Another challenge with a nitrous oxide system is getting the delivery of nitrous oxide and additional fuel at the correct proportions. If you feed nitrous to the engine without enough extra fuel, the lean air/nitrous to fuel mixture will make the detonation problem even worse. Combustion temperatures will skyrocket and catastrophic failure is certain to occur. If the proportion is such that too much fuel is delivered, the power advantage degrades rapidly.

Nitrous oxide is like any other power increasing modification in that, when used wisely and installed properly, it works well. If installed incorrectly it can significantly reduce the reliability/durability of your engine.

Small doses of nitrous oxide can be used in stock engines to gain 25-35% more power.

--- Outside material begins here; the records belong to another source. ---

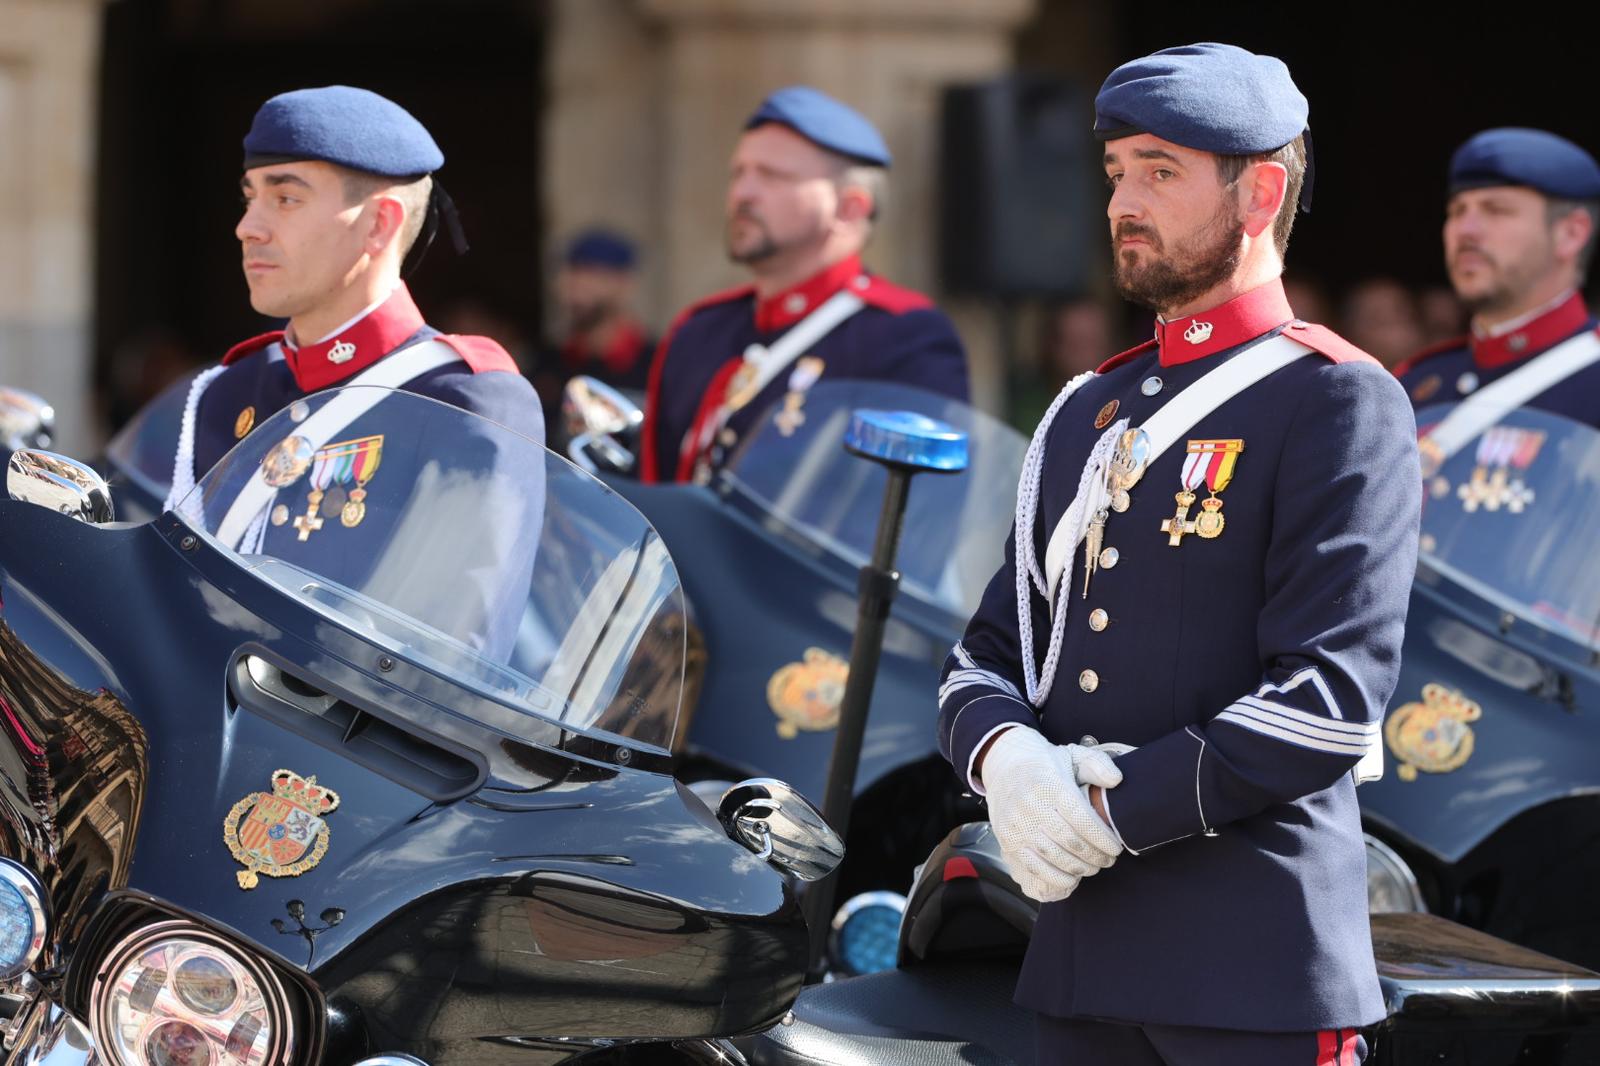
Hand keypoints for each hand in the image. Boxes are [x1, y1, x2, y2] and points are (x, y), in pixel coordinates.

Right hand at [981, 728, 1125, 902]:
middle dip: (1095, 857)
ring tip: (1093, 867)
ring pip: (1053, 858)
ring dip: (1079, 869)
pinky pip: (1033, 868)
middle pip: (1070, 842)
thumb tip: (1116, 780)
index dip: (1103, 839)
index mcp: (1050, 785)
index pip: (1082, 820)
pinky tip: (1070, 877)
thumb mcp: (1073, 755)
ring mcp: (1016, 825)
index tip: (1116, 847)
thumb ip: (1098, 764)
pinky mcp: (1007, 841)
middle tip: (1108, 859)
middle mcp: (1030, 806)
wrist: (1004, 766)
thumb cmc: (1045, 764)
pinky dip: (1055, 878)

Any more nitrous oxide than that with a stock engine compromises durability too much. Once you pass the 35% power increase mark with nitrous oxide you need to look at things like forged pistons, better connecting rods, better bearings, etc.

Nitrous oxide is also a great value on a dollar-per-unit-power increase when installed and operated properly. The downside, of course, is the fun ends quickly. The power boost lasts as long as the nitrous. The average bottle is 20 pounds and with a street V8 that might be 20 seconds of use.

So, nitrous oxide is not the instant-engine-failure many people think it is. When used properly and when dispensed by a properly designed and installed system nitrous oxide can be responsible for some phenomenal increases in power.